→ GIVEN TEXT
Segment Open

Later in 1993, Congress enacted a statute, growing out of the new Pentagon policy but significantly less protective of gay and lesbian servicemembers. The statute--it is the first actual law on the subject--is rooted in a congressional finding that the "presence in the armed forces of persons who demonstrate a propensity or intent to engage in homosexual acts would create an unacceptable risk to the high standards of morale, good order and discipline, and unit cohesion that are the essence of military capability." Under the statute, members must be separated from the armed forces under two circumstances. The first is "conduct," and here the statute is essentially the same as the Defense Department policy, but with an important proviso: a homosexual act is not merely same-sex erotic bodily contact, but also "any bodily contact which a reasonable person would understand to demonstrate a propensity or intent to engage in a" same-sex sexual act. The second is when a member "tells," and here the statute is more complicated.

The statute says that if a service member makes a statement that "he or she is a homosexual or bisexual," discharge must follow, unless there is a "further finding" that he or she "is not a person who engages in, attempted to engage in, has a propensity to engage in, or intends to engage in homosexual acts." Under the Defense Department directive implementing this statute, moreover, a "statement by a member that demonstrates a propensity or intent to engage in homosexual acts is grounds for separation not because it reflects the member's sexual orientation but because the statement indicates a likelihood that the member engages in or will engage in homosexual acts." Sexual orientation itself "is considered a personal and private matter," and not a bar to continued service.

Segment Closed

→ WHAT YOU WILL DO
• a. The passage on the 1993 statute quotes a "further finding." List every phrase in that finding that describes a way the member must be shown not to be involved in homosexual acts.
• b. From the passage on the 1993 statute, rewrite the part that opens with the words containing "The statute says" and closes with "to continued service.", swapping "Defense Department" for "Pentagon".
• c. Extend the passage on the 1993 military statute, picking up after its final sentence.

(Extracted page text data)

Segment Open

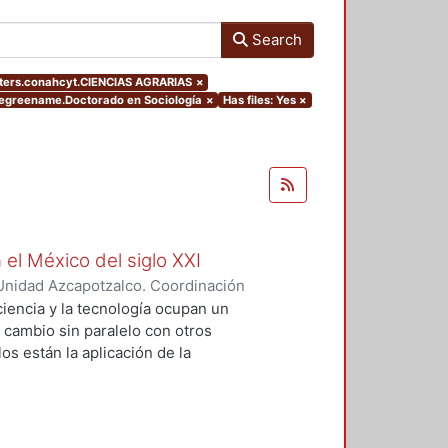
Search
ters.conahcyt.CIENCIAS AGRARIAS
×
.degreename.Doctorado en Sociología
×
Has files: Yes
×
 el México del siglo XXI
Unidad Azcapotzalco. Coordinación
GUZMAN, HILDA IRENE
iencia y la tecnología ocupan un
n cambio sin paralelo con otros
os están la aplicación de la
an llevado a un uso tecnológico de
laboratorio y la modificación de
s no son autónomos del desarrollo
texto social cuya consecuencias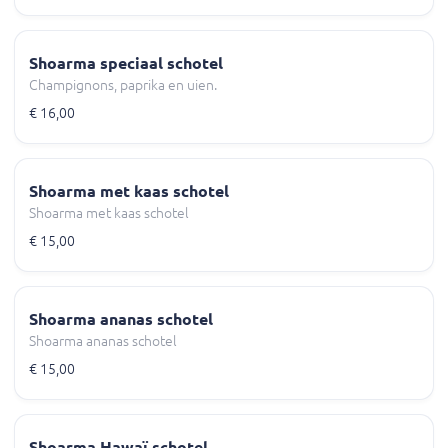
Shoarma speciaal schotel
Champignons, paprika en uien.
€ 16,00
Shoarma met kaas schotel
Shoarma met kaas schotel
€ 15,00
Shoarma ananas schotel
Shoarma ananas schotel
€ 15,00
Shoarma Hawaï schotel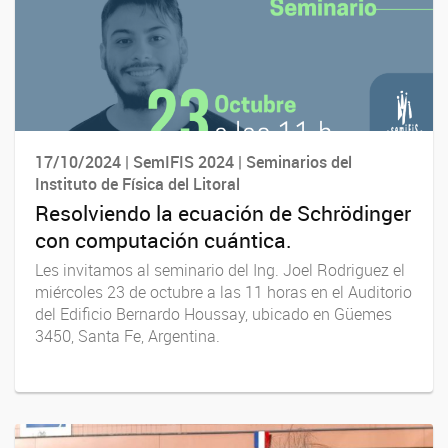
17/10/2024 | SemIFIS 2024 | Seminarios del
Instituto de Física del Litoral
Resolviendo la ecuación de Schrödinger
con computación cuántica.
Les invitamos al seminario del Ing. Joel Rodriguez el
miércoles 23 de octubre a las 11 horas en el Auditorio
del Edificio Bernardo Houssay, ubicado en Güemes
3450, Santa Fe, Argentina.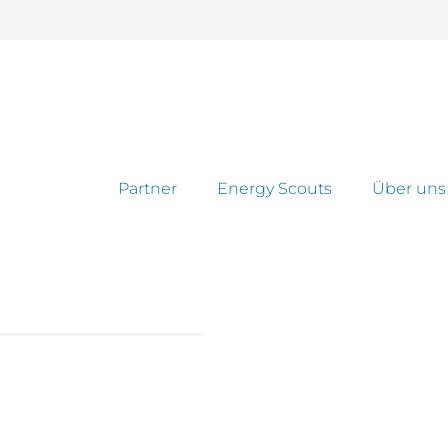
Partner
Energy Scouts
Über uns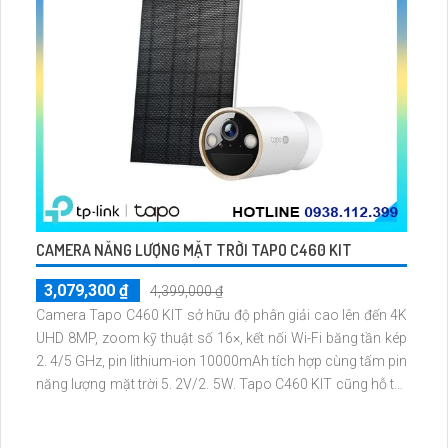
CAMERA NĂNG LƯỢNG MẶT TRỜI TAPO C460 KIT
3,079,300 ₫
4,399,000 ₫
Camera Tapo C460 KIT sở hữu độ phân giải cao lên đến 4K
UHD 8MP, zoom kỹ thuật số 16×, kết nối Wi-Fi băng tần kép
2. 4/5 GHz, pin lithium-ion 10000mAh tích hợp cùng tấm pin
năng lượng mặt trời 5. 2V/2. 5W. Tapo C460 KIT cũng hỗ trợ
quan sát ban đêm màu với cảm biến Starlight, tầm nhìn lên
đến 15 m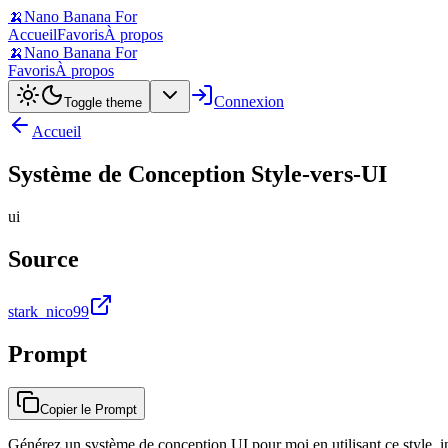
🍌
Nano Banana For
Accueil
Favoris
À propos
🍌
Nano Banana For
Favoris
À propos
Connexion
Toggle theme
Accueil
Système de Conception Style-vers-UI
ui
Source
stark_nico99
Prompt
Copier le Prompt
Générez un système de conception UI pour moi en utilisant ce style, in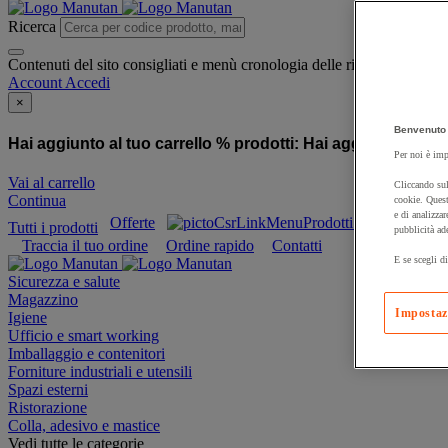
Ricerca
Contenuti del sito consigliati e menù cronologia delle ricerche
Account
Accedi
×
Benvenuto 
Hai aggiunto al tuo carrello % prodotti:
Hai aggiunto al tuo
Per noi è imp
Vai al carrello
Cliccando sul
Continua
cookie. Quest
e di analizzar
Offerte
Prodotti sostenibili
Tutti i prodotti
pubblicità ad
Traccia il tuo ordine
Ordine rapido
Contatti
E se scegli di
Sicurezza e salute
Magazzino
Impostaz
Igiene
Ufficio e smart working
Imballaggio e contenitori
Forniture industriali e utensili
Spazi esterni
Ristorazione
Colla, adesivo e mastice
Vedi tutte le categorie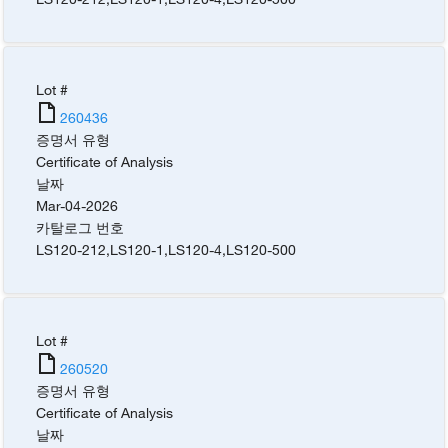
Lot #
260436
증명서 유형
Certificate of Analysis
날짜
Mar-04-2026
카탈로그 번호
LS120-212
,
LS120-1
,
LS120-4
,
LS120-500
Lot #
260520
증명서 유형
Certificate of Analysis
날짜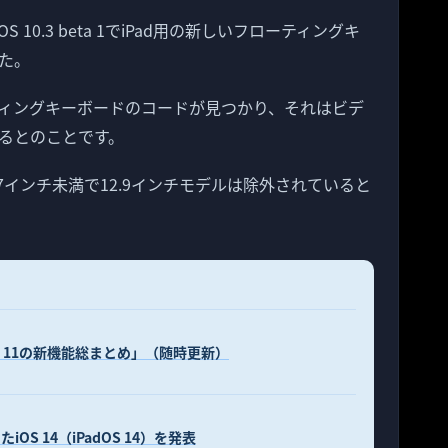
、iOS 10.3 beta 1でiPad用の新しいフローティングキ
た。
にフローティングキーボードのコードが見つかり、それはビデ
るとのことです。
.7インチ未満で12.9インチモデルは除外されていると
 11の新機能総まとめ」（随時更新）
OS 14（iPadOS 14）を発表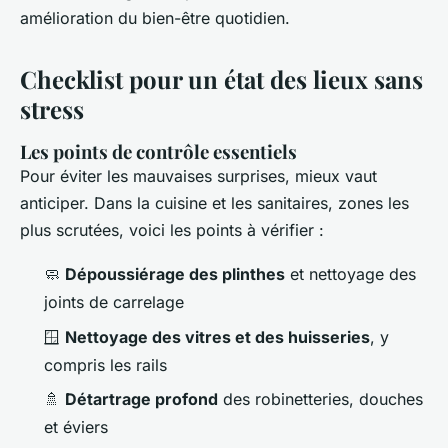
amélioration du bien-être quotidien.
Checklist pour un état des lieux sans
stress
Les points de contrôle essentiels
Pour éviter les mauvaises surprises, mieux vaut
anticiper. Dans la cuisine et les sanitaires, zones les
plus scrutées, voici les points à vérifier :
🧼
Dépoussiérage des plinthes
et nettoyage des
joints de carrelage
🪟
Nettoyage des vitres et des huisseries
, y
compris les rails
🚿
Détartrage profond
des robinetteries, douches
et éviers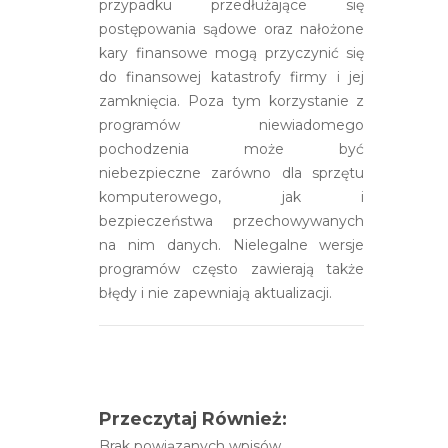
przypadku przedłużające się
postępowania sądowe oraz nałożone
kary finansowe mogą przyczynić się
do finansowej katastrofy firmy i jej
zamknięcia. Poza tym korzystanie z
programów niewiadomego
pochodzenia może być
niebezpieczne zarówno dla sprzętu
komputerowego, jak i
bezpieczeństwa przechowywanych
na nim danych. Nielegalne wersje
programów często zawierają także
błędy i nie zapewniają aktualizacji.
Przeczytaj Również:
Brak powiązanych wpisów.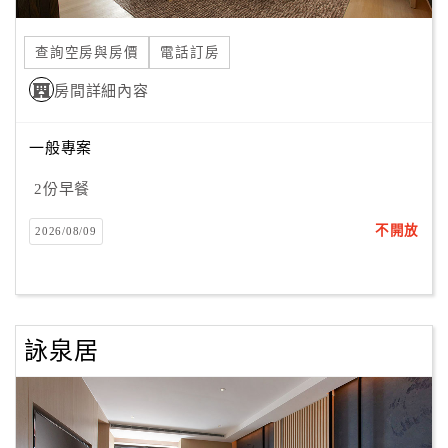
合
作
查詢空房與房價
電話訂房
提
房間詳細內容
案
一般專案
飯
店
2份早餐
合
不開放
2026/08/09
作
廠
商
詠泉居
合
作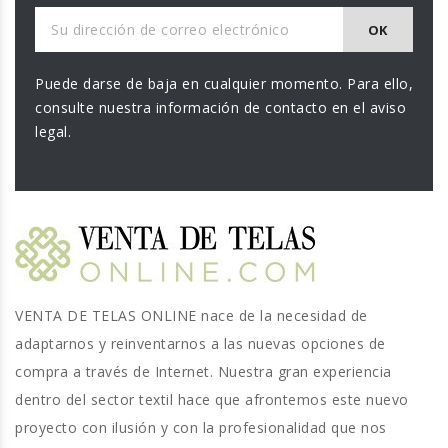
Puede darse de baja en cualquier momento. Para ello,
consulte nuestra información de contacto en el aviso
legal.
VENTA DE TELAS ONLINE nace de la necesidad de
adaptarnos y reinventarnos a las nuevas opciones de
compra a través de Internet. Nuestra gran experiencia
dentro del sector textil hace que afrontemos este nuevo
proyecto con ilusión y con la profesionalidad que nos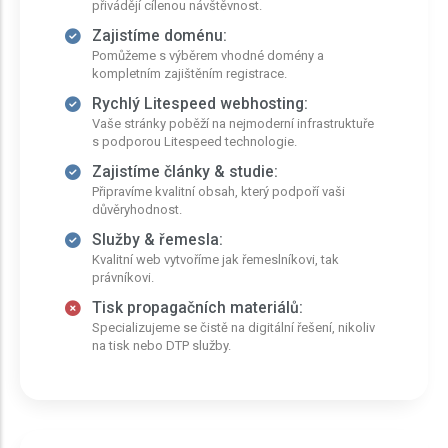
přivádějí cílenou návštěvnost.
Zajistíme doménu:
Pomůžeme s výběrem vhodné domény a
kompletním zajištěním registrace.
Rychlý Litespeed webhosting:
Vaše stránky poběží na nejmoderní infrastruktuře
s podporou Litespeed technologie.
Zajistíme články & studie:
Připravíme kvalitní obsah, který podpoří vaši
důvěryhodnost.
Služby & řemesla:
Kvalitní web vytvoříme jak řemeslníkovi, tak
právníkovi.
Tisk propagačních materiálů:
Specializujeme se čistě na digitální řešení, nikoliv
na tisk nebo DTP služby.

Segment Closed

→ ANSWERS TO THE PROBLEMS
• a.
- engages in
- attempted to engage in
- has a propensity to engage in
- intends to engage in

• b.
The statute says that if a service member makes a statement that "he or she is a homosexual or bisexual," discharge must follow, unless there is a "further finding" that he or she "is not a person who engages in, attempted to engage in, has a propensity to engage in, or intends to engage in homosexual acts." Under the Pentagon directive implementing this statute, moreover, a "statement by a member that demonstrates a propensity or intent to engage in homosexual acts is grounds for separation not because it reflects the member's sexual orientation but because the statement indicates a likelihood that the member engages in or will engage in homosexual acts." Sexual orientation itself "is considered a personal and private matter," and not a bar to continued service.

• c.
What accounts for the shift from the old policy to the new one, and then to the new statute? What is the meaning of this shift? Janet Halley attempts to answer these questions not on the basis of interviews or conventional investigative techniques, but with close readings of the new policy and law, and with an exhaustive examination of the public record (hearings, press conferences, speeches, congressional debates). Halley thinks that this system is "much, much worse than its predecessor," and that a principal culprit is the Department of Justice, which, in her view, is the likely source of "the most alarming innovation in the new policy--a new set of rules that allows homosexual conduct to be inferred from supposed homosexual status."

Halley's target--what she means to challenge as false, indeed fraudulent--is the widespread view that the new policy is more lenient than the old one, and that there has been a large-scale shift from discharging servicemembers for their "status" toward discharging them for their "conduct." Much of her discussion is dedicated to showing that the new rule does not bar status-related discharges--that status plays a large if sometimes subtle role under the new policy, in large part by requiring accused members to defend their heterosexual status. The result of all this is a kind of culture of surveillance, in which members must avoid giving anyone a hint of "conduct that manifests a propensity."

Halley acknowledges that unlike the new policy, the old policy was explicitly based on status, authorizing "military officials to determine not only what servicemembers did but what they desired and intended, all with the aim of determining who they were." President Clinton attempted to obtain a departure from this policy; having been blocked in his effort to lift the ban, he sought to shift regulatory attention from status to conduct. Thus Secretary of Defense Les Aspin explained that the purpose of the revision was to focus attention on "not what they are, but what they do," and President Clinton insisted publicly that "the emphasis should be always on people's conduct, not their status." After Congress enacted the statute, many people, including Clinton and Aspin, claimed that it merely reiterated and codified the new Defense Department policy, embodying the shift from status to conduct.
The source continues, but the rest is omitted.